Supplied passage:

╭──

The National African American Missions Conference (NAAMC) held its 5th annual conference June 22-24 at McClean Bible Church in Vienna, VA. The conference theme, “Send Me” was designed to minister to the hearts of African Americans who have an interest in serving as missionaries and to provide resources to help them as they go out on the mission field. It is a time when participants from around the world come together to strengthen their skills through networking, education, and training. The conference continues to grow exponentially each year.
Bishop Davin Perrin and Bruce Johnson were the conference hosts. NAAMC emerged from the partnership of Boundless Ministries Inc., formally Great Commission Global Ministries (GCGM) and SIM USA. The conference included speakers and exhibits which gave attendees opportunities to interact with various ministries and hear stories of the field.
Thursday night kicked off with powerful music from Jett Edwards and some of the members of his 1,000-voice Japan Mass Choir. In 2016, the choir was nominated for a Dove Award in 2016 for their album, Powerful, in the Traditional Gospel Album of the Year. Edwards and the choir created a highly charged atmosphere of both praise and worship.

╰──

Return the stretch from "The National African" through "exponentially each year." of the missions conference report, copied word for word.

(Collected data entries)

╭──

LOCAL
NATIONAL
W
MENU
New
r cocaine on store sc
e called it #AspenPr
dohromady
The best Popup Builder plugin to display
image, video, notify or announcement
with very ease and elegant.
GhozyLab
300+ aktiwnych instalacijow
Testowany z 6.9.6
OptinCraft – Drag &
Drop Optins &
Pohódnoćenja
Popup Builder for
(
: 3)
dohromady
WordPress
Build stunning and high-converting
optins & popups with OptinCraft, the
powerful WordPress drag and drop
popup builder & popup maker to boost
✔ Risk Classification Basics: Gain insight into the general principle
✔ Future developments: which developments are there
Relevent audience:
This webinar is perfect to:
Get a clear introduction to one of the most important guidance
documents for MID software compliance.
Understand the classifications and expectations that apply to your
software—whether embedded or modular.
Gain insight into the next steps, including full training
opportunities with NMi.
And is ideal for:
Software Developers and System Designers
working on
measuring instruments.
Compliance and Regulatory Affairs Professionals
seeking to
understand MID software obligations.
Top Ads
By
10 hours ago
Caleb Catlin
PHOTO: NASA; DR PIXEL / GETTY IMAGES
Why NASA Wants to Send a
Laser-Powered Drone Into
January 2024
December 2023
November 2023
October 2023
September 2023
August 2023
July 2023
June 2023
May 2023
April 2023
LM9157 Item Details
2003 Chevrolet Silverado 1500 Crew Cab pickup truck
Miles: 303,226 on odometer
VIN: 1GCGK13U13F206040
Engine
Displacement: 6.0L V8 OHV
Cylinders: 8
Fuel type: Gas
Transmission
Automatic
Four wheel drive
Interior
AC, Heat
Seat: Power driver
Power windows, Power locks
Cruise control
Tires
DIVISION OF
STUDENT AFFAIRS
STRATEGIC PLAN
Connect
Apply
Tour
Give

╰──

Solution to the problem:
The National African American Missions Conference (NAAMC) held its 5th annual conference June 22-24 at McClean Bible Church in Vienna, VA. The conference theme, “Send Me” was designed to minister to the hearts of African Americans who have an interest in serving as missionaries and to provide resources to help them as they go out on the mission field. It is a time when participants from around the world come together to strengthen their skills through networking, education, and training. The conference continues to grow exponentially each year.